The forest trail led to a bridge over a perfectly still lake, stained nearly black by tannins – an organic substance found in some barks and plants. Despite not being named as such, this lake’s reflective qualities surpassed both the Milford Highway’s mirror lake and Lake Matheson. We had great fun taking photos of the very confusing perspective – check out the last photo below, which was taken looking straight down into the lake from the bridge.

The route continued along a boardwalk, which while beautiful, posed quite the photography challenge.
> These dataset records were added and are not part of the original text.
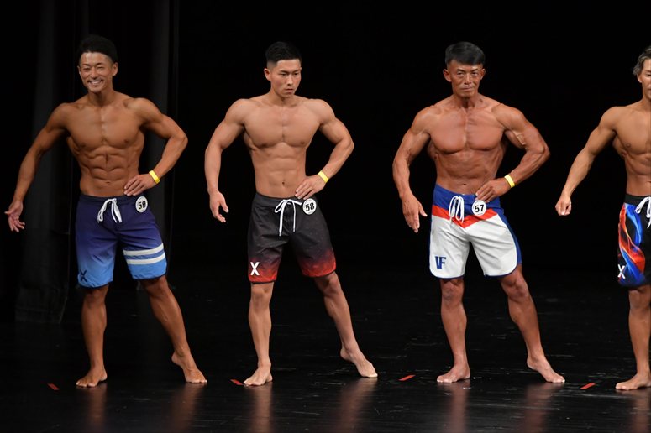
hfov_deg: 7.2
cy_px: 216
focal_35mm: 285
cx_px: 326
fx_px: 5151
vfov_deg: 4.8
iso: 3200
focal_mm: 190
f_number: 5.6
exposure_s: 1/400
With no safety barriers, Sara still took the risk of photographing while cycling, and somehow managed to avoid both dropping her phone and cycling off the edge into the wetland. 😬

Determined to see the sea before turning around and heading back to Hokitika, we pushed on to the tiny village of Ruatapu, which I spotted on Google Maps contained the encouragingly named “Beach Road”. We followed this track and traversed some sand dunes to find yet another huge, sandy, wild and empty beach, which made the perfect spot to enjoy our lunchtime purchases from The Hokitika Sandwich Company. I think Sara might have won the lunch-off, with her pastrami and havarti sandwich, containing plenty of aioli, mustard and salad, although both sandwiches seemed to evaporate shortly after we opened them!

On the way back to Hokitika, we stopped at the Tree Top Walkway cafe for a quick coffee (and a cheeky Tim Tam Slam, of course). Just as we were leaving, a handful of silver-haired e-bikers turned up, one of whom immediately struck up a conversation with Sara and heavily recommended e-bikes over our traditional cycles. Searching for something polite to say that didn’t involve the word ‘cheating’ (we’re still very bitter from our rivalry on the Otago Central Rail Trail!), Sara told him that we needed the exercise because we eat far too much chocolate. He immediately replied, “Oh, but you need to pedal these too!” This really made us smile since it was one of two conversation topics that always seems to come up when we speak to the e-biker crowd. “So I hear,” Sara replied as we cycled off, “Next you’ll be telling us how rarely you need to charge the battery!” thereby checking off the second conversation topic.


Arriving back in Hokitika, we returned the bikes and celebrated with fush & chups in a ship-come-picnic-spot at Sunset Point. Not only was this a very comfortable spot (the ship even had lighting and a heat lamp!), but it also acted as a memorial to the ships that had collided, wrecked or run aground just off Hokitika’s shores. This seemed to happen with alarming frequency, peaking at one incident every 10 days in 1866! Fortunately, our ship was in dry dock on top of the causeway, so we managed to avoid adding to such concerning statistics.

After sunset, we popped into the Glow Worm Dell, a woodland walk where you can spot the light of thousands of tiny glow worms in the trees. However, the glow worms don’t like light, so imagine stumbling around on a rough track in the pitch black with a handful of other people all doing the same. Somehow we managed to avoid any direct collisions, which was lucky as we only learned on the way out that we should have been keeping to the left of the path. To be honest, this would have been a bit tricky anyway, given we couldn’t see the path!


Satisfied with our 42 km taste of the West Coast Wilderness Trail, we returned to our camper van with an ambitious plan to make it to the end of the Great Coast Road the following day.